Herzgesundheit und 60 Jahre Kunstherzforschung
Ebenfalls durch die COVID-19-Pandemie weiter sehr aktuell ist neben der künstlichen Beatmung das Thema Herzgesundheit und Kunstherz, insbesondere die technologischen Fortschritte, die hier in den vergangenen Jahrzehnten erreicht werden konnten. Dementsprechend war die Kardiologie beim Kongress stark vertreten. Univ.-Prof. Dr. Heinrich Schima von der Medizinischen Universität Wien gab dazu einen Rückblick auf 60 Jahre Forschung zu künstlicher Unterstützung des Herzens sowie zu der Entwicklung im Bereich Herztransplantation und Kunstherz. Österreich kann hier auf eine lange Tradition und Spitzenforschung verweisen.

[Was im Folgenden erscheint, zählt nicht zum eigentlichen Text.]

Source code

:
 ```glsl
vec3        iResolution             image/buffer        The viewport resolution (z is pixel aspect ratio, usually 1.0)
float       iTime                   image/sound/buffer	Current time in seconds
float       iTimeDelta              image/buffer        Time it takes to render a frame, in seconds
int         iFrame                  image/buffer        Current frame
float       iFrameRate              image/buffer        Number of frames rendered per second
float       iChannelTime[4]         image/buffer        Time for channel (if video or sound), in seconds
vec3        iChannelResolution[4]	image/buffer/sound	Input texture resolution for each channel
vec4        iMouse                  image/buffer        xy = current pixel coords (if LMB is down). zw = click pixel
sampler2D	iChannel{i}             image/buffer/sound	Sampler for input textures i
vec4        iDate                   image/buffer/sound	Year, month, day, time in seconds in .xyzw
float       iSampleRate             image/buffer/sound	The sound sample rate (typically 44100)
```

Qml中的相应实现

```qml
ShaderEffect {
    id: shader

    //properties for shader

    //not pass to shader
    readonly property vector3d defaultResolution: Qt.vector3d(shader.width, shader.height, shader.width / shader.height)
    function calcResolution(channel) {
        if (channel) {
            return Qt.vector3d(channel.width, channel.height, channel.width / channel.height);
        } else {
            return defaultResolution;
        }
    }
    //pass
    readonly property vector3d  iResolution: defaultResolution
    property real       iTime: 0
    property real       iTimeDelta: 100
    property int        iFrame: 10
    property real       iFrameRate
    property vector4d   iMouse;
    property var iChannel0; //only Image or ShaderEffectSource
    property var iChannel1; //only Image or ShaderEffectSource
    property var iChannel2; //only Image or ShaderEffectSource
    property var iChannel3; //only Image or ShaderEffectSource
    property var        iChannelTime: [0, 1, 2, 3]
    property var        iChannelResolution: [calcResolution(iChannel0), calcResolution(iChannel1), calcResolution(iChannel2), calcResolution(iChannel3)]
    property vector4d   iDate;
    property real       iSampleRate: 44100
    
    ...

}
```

Weber resümierend: „Der Kongress hat Fortschritte, aktuelle Erkenntnisse und offene Fragen im Feld der künstlichen Organe gezeigt und Richtungen der Entwicklung gewiesen. Klar ist, und das wurde deutlich, dass es immer noch Grenzen der bioartifiziellen Organunterstützung gibt.“ Denn, so Weber, ein solches System könne nie so gut wie ein natürliches Organ sein. Da sei die wissenschaftliche Entwicklung vom klinischen Einsatz noch weit entfernt. Wichtig sei daher die laufende Verbesserung von extrakorporalen Therapien und hier vor allem die Beforschung der Blutverträglichkeit aller eingesetzten Materialien als zentrales Element.